And Katharine laughed and whispered back:
"I hope you are having a really good flirtation with him."
"Ja, ja," she answered softly, "like the English boy says 'reeping good!'"
Grimmer and wilder still grew the mountainous country. They had now passed the region of the dwarf-birch and willow-bushes, and had come to what is called the "lichen zone," where the reindeer-moss predominates, and where the bushes are either creeping specimens, growing in tussocks, or else hiding their branches among the lichens so that only the leaves show above them. It seemed almost impossible to believe that here, on these more or less barren mountain-plateaus, good grazing could be found for the cattle during the summer months. Yet it was true enough that in this particular district the cows and goats of about fifty Saeters found their summer maintenance, about fifty of the great Gaards down in the side valleys of the Gudbrandsdal owning, since time immemorial, portions of the mountain grazing-land. The Sollis' Saeter was not in this region. It was fifty miles distant from the Solli Gaard, and, as Jens told the pilgrims, took two whole days to reach, over a much rougher country than that which they had just traversed.

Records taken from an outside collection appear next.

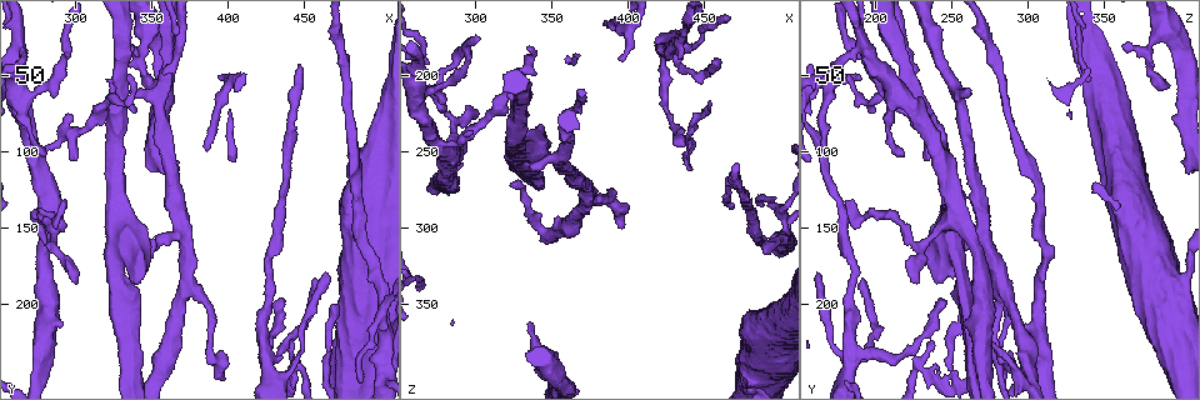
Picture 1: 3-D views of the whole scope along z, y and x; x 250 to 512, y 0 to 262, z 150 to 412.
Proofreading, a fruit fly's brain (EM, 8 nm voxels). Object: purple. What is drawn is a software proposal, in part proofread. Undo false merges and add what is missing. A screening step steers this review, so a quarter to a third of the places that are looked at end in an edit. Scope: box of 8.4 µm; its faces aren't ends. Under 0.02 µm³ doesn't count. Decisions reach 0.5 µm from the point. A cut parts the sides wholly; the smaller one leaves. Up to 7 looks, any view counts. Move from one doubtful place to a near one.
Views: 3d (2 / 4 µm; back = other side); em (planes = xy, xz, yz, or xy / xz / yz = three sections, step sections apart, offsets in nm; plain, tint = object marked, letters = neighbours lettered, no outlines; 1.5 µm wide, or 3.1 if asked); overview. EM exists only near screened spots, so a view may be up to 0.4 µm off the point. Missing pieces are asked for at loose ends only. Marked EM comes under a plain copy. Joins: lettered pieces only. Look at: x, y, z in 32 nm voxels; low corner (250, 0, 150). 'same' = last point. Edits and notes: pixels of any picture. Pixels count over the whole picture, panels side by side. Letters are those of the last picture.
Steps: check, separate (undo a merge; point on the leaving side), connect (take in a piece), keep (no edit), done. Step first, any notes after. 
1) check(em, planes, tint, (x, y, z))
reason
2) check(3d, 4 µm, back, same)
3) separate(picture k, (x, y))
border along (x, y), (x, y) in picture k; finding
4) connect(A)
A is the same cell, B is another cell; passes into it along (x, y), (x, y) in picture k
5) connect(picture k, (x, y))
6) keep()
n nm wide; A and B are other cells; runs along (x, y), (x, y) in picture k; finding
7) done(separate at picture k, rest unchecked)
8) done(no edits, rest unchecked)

check(em, planes, letters, (334, 48, 182))
thin end

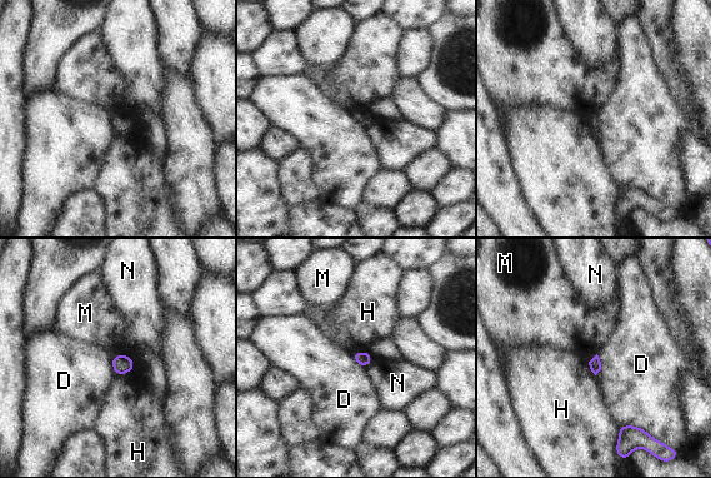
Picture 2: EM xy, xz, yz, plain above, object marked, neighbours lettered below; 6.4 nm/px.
keep()
H touches over 150 nm; D, H, M and N are other cells; no lettered piece goes on from it

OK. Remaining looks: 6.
check(3d, 2 µm, (278, 100, 246))
three-way junction

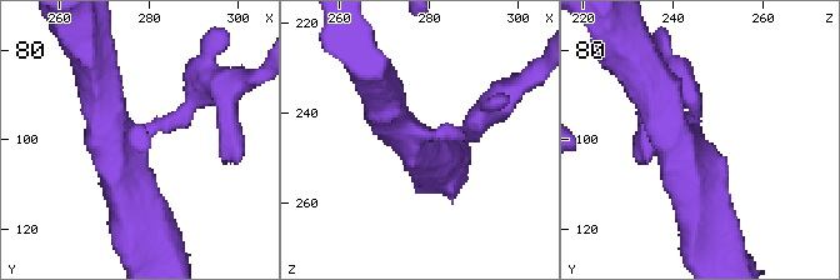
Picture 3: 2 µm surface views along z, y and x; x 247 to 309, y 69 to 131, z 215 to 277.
check(em, planes, letters, (278, 102, 245))
3 arms; arms of 220, 300, 380 nm

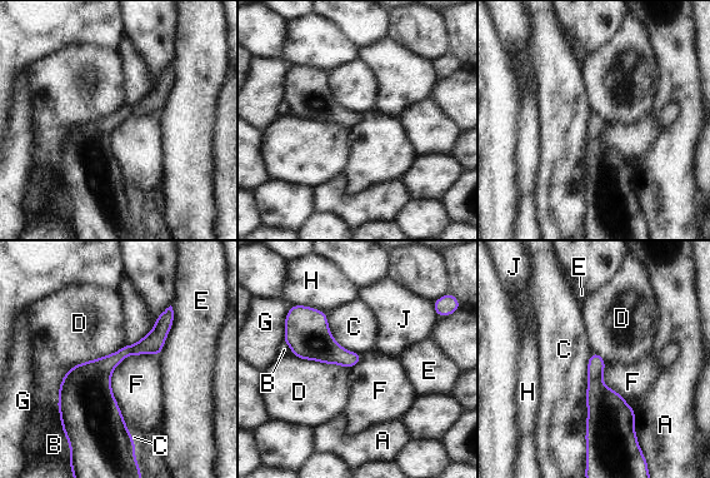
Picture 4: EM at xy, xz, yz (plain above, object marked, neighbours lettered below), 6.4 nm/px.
keep()
C touches over 750 nm; A, B, C, D, E, F, G, H and J are other cells; all the same neuron

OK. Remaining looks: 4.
check(3d, 4 µm, (284, 160, 230))
sudden change in width

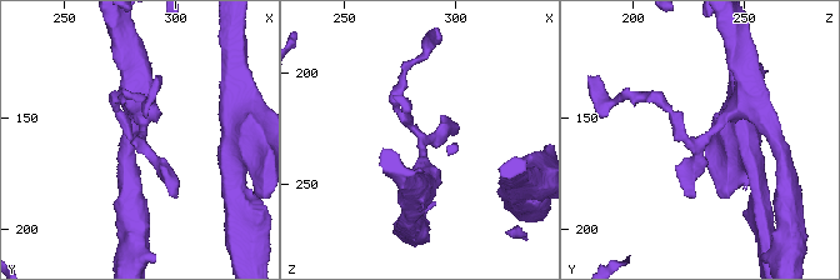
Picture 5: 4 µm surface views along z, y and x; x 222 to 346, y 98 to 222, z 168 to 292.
check(em, xy, step 8, tint, (285, 160, 230))
now the EM

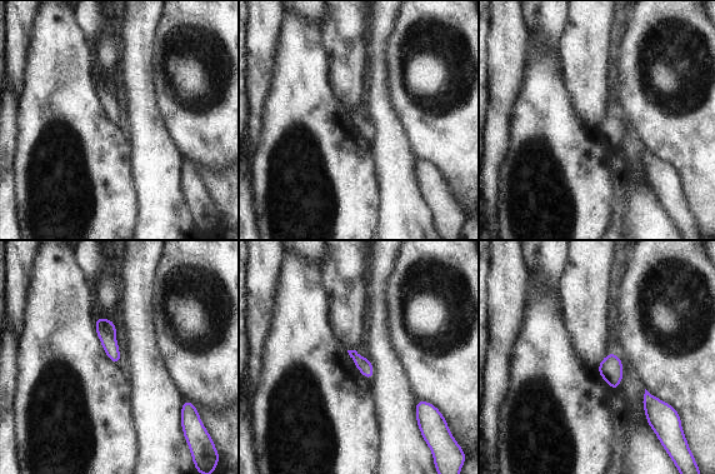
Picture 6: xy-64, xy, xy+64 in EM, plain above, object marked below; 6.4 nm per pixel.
check(em, planes, letters, same)

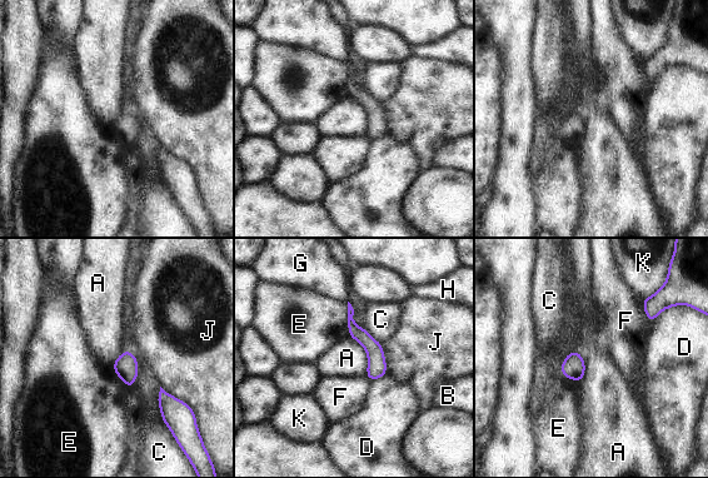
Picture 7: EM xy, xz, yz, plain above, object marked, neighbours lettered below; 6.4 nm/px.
keep()
A, B, C, D, E, F, G, H, J and K are other cells; border along (160, 386), (184, 401), (197, 419) in picture 7; all the same neuron

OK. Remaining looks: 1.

"This is nothing," said Jens smiling grimly, when the Swedish lady was nearly thrown out of the gig on to Svarten's back. "We call this a good road; and it goes right up to the first Saeter. Then you can drive no more. Now you see the smoke rising from the huts. We are there now."
Jens, usually so reserved and silent, was quite animated. The mountain-air, and the feeling of being in the wild, free life he loved so much, excited him. He was transformed from a quiet, rather surly lad into an inspired human being fitted to his own natural environment. Gerda, looking at him, thought immediately of Björnson's Arne.
"You love the mountains, Jens?" she said to him.
"Yes," he answered simply. "I am always happy up at the Saeter. One has thoughts."
They halted outside the first Saeter, and turned to look at the beautiful scene. They were in the midst of low mountains. In the distance, across the lake, they could see the snow-peaks of the great Jutenheim range—the home of the giants. Around them rose strange weird mountain forms, each one suggestive of wayward and grim fancy. And over to the right, towering above a group of castle-mountains, peopled with strange phantoms born of the loneliness and the imagination, they saw the glistening peaks of the Rondane caught by the glow of the sun setting somewhere—not there. And below them was another mountain-lake, near which nestled two or three Saeters apart from the rest, and in which they could see the reflection of the great grey-blue clouds edged with gold. And above them passed in tumultuous procession the wonders of a Norwegian mountain evening sky of summer-time: clouds of delicate fabric, clouds of heavy texture: calm fairy visions, changing imperceptibly to wild and angry spectacle: sudden pictures of fierce and passionate joy, and lingering impressions of deepest melancholy,—all of it faithfully typical of the strange Norwegian temperament.